Tuesday, September 17, 2013

"Stretch out your hand"

              Congress is considering significant cuts in the food stamp program.  Our bishops and many Catholic social service organizations, including Catholic Charities and St. Vincent de Paul are urging Congress to leave the program intact.  Although I understand the reasoning for the need for food stamps, my conservative political view balks at the basic tenants of the program and my Christian world view balks at designating the government as the primary provider for the poor.


               It is my impression that the food stamp program is bureaucratic, expensive, devoid of human dignity and riddled with fraud.  Having spent most of my professional life in the non-profit world, I find it difficult to support this enormous program when those federal dollars could be much more effectively by local hunger groups who would deliver food in a caring, human environment.  Many of these groups are secular, but many are faith based. 

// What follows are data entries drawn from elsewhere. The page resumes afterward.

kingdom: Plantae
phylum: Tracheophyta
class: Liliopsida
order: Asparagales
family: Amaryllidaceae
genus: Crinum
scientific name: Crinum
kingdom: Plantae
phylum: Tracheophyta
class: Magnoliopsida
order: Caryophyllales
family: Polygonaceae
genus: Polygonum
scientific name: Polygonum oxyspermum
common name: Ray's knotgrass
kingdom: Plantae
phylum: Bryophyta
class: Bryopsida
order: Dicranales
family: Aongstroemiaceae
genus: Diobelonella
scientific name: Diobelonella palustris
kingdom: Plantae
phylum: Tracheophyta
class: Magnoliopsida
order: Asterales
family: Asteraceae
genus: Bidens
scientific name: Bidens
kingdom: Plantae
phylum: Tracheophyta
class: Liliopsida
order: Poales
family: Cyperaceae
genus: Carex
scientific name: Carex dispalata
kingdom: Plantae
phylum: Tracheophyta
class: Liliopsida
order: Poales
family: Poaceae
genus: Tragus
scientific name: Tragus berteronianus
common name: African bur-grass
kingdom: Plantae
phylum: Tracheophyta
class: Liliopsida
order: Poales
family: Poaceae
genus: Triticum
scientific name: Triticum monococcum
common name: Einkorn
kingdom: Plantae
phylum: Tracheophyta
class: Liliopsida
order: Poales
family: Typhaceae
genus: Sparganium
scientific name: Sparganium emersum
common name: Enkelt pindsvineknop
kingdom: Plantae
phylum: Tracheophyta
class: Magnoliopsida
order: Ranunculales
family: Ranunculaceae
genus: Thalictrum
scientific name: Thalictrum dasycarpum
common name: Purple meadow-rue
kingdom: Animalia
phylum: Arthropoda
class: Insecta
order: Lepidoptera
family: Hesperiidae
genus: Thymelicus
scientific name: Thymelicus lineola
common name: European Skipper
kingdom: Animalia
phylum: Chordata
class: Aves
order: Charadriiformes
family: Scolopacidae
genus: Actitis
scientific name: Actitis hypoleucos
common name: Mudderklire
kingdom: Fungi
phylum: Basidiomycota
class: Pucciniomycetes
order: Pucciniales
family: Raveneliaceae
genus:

               The monthly food card provides temporary nourishment for the body.  Food received from a food bank also provides nourishment and the human touch.  As an example, Meals on Wheels provides that temporary nourishment along with human contact.  For many seniors, the highlight of their day is the person who brings the food. 

               And then there are the faith based organizations that provide food, clothing and shelter, accompanied by the loving and saving words of Jesus.  Catholic Charities in DC now has a program called “A Cup of Joe” that provides breakfast in DC and it is served by volunteers who can look the recipients in the eye and greet them as a son or daughter of God.

               What is lacking in these options is the individual who reaches out and does the corporeal works of mercy in his or her neighborhood or community. As a society, even Christians have become so used to giving money to organizations, or depending on government to provide for the poor that we are no longer directly involved in the corporal works of mercy. 

               In the Psalms, there are numerous references to “stretching out our hands” to God. Recently the daily Gospel reading was from Luke 6:6-11.  In it Jesus cures a man by asking him to “stretch out your hand”.  Saint Ambrose in his Commentary on Luke writes: “Stretch out your hand often by doing favours for your neighbor, by protecting from harm one who suffers under the weight of calumny; stretch out your hand to the poor man who begs from you; stretch out your hand to the Lord, asking for pardon for your sins.  This is how you stretch out your hand, and this is how you will be cured.”

               How often do I stretch out my hands?  If more people stretched out there hands to the local poor, how much better would our communities thrive? How will God look upon my activity, or lack of it, with the poor on judgment day?